Projekt 1: ALL 4 NEPAL

  

Im Frühjahr 2015 wurden die Bewohner Nepals zu Opfern einer nie dagewesenen Naturkatastrophe. Mehrere schwere Erdbeben im April und Mai forderten fast 9.000 Todesopfer, mehr als 22.000 Menschen wurden verletzt. Die Tragödie im Himalaya ist inzwischen aus den Schlagzeilen verschwunden, doch Nepal steht vor einer humanitären Tragödie. Es wird wohl Jahre dauern, bis die Menschen aus den Trümmern ihrer Existenz zurück in den Alltag finden können.

 

Im Kreise der Round Table Familie wurde besprochen, wie den Opfern der Katastrophe möglichst effizient und nachhaltig geholfen werden könnte. Nach intensiver Recherche wurde rasch klar, dass besonders Bildungseinrichtungen wie Schulen nach wie vor ohne jegliche Infrastruktur, mancherorts sogar ohne Gebäude auskommen müssen. Die Schulen der betroffenen Distrikte sind mit einem Zerstörungsgrad von 90 Prozent konfrontiert, ein regelmäßiger Schulbetrieb ist so kaum möglich.
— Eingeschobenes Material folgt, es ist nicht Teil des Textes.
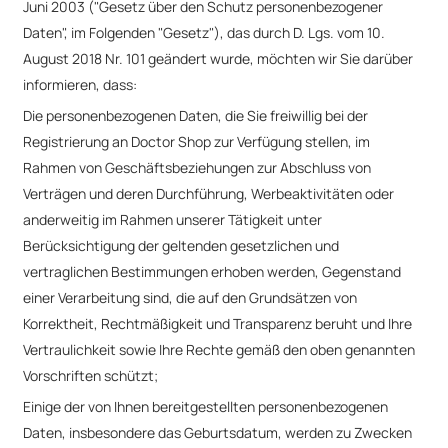
Juni 2003 ("Gesetz über den Schutz personenbezogener
Daten", im Folgenden "Gesetz"), das durch D. Lgs. vom 10.
August 2018 Nr. 101 geändert wurde, möchten wir Sie darüber
informieren, dass:
Die personenbezogenen Daten, die Sie freiwillig bei der
Registrierung an Doctor Shop zur Verfügung stellen, im
Rahmen von Geschäftsbeziehungen zur Abschluss von
Verträgen und deren Durchführung, Werbeaktivitäten oder
anderweitig im Rahmen unserer Tätigkeit unter
Berücksichtigung der geltenden gesetzlichen und
vertraglichen Bestimmungen erhoben werden, Gegenstand
einer Verarbeitung sind, die auf den Grundsätzen von
Korrektheit, Rechtmäßigkeit und Transparenz beruht und Ihre
Vertraulichkeit sowie Ihre Rechte gemäß den oben genannten
Vorschriften schützt;
Einige der von Ihnen bereitgestellten personenbezogenen
Daten, insbesondere das Geburtsdatum, werden zu Zwecken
Dies hat für die Kinder Nepals schwerwiegende Folgen. Aufgrund mangelnder Schulbildung sind viele Kinder und Jugendliche gezwungen, bereits in sehr jungen Jahren ihr Glück am hart umkämpften Arbeitsmarkt zu versuchen.

 

Der Fokus der Round Table Familie liegt im Falle Nepals somit klar auf dem Wiederaufbau eines funktionierenden Schulssystems, Ziel ist es, so vielen Kindern als möglich wieder einen Zugang zu Bildung zu ermöglichen. Aus diesem Grund unterstützt der GAIA-Kalender in diesem Jahr das „Freedom through Education"-Programm, welches von Round Table Nepal ins Leben gerufen wurde.

 


Projekt 2: HILFE FÜR CHRISTOPH

 

Vor elf Jahren kam Christoph Krimbacher aus dem kleinen Tiroler Ort Westendorf mit einer schweren motorischen und geistigen Mehrfachbehinderung zur Welt, vermutlich ausgelöst durch einen Sauerstoffmangel im Mutterleib.


Die Ärzte machten den frisch gebackenen Eltern Manja und Christian nicht viel Hoffnung. Doch genau diese gab die junge Familie nicht auf. Monatelange Krankenhausaufenthalte, zahlreiche operative Eingriffe und bange Momente prägten die ersten Jahre mit dem schwerbehinderten Kind. Heute wächst Christoph zu einem fröhlichen Teenager heran, auch wenn er wohl nie gehen, sprechen oder ohne Sonde ernährt werden kann. Mit Christoph selbst wachsen auch die finanziellen Sorgen der Familie. Während Mama Manja sich rund um die Uhr um die Pflege und Überwachung ihres Sohnes kümmert, sorgt Vater Christian als Schichtarbeiter in einem Chemiewerk für das Einkommen der Familie, zu der auch die jüngere Schwester Hanna und Therapiehund Bobby gehören. Allein im vergangenen Jahr musste Familie Krimbacher den behindertengerechten Umbau des Hauses finanzieren und den Großteil der Kosten, mehr als 63.000 Euro, aus eigener Tasche bezahlen. Weitere Investitionen sind unausweichlich, denn um auch in Zukunft daheim im Kreise der Familie betreut werden zu können, braucht Christoph so bald wie möglich einen Treppenlift, neue Beinschienen, eine angepasste Liegeschale und regelmäßige Besuche einer medizinischen Fachkraft.


Mit dem Einkommen der Familie allein ist das nicht zu bewerkstelligen, deshalb unterstützt der GAIA-Kalender Christoph und seine Eltern mit einem Teil des Reinerlöses aus den Verkäufen.